Developing
Exactly 12 years ago, on February 20th, 2010, I woke up in Switzerland for the first time without knowing when I would leave again. Not knowing that this would be the place I would call home for the following 12 years.
Growing up in the megacity of São Paulo, Brazil, and deciding to move here for my studies was one of the most important decisions I’ve made so far. Little did I know how much my reality would change. How much I would change.
When I look back, I think I would no longer recognise the girl who packed her things and decided to try her luck in a new country. The first year was hard. Very hard.
Things changed again when, in my second year, I had a break from Switzerland while doing a one-year exchange in the US. I got to know a new version of myself.
When flying back to Switzerland to complete my last year of the Bachelor, I made myself I promise. I would give Switzerland another chance. I would change and try harder to adapt.
It worked. I adapted. I made new friends.
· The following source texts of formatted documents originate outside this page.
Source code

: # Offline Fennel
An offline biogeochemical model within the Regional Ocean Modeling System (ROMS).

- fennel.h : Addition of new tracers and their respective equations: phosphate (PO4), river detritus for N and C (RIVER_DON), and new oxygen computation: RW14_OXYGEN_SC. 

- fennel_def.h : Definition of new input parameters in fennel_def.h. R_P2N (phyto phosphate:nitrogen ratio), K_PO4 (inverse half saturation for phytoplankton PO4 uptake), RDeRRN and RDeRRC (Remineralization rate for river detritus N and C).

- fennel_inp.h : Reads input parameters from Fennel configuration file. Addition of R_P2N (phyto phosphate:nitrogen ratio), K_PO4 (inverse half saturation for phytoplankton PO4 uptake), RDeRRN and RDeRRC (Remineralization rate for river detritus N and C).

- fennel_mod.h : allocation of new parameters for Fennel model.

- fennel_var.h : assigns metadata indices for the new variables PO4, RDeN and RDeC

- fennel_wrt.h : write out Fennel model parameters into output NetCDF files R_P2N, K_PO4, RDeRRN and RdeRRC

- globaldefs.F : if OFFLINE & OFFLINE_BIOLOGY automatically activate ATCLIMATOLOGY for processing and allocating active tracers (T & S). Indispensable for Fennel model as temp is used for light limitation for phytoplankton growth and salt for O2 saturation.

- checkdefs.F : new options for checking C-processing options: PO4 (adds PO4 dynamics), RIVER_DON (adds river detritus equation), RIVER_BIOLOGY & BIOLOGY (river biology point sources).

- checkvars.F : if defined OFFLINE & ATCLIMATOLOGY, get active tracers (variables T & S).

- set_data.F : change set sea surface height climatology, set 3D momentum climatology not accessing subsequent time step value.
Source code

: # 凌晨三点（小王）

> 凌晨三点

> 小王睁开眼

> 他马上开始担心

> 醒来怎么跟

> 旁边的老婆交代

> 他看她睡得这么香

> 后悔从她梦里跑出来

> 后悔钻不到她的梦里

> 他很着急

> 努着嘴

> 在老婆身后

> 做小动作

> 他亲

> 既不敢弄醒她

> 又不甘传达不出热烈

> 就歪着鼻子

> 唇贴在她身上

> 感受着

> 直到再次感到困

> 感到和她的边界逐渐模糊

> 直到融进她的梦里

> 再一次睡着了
I learned how to navigate in this new environment.
I graduated while finally feeling like I somehow belonged here. I had constructed a place to call home.
This, too, has changed.
I’ve left jobs and started new ones. I went travelling for months but ended up coming back and beginning once more.
I studied again. Left a long relationship and a home we had constructed together to try something new once more. I‘ve fallen and stood up again repeatedly…Constantly getting out of the comfort zone and discovering new paths. New versions of self.
The last 1,5 years as a Hotel Nomad haven’t been any different. A newly created reality. But this one… on steroids.
It’s like everything I lived until now has acted as training.
The next change/shift? I have plans; I have ideas. But if I’ve learned something, the path will lead to places sometimes not before imaginable.
Nowadays, that acts as a spark inside. Those goosebumps of not knowing what’s coming next and being open to the possibilities ahead. I can feel change is on its way. I’m just not so sure yet, precisely where the path will lead.
Looking back on all that has happened in the past 12 years, I wonder where (or who) will I be in the following 12.
It’s just like being under (constant) construction.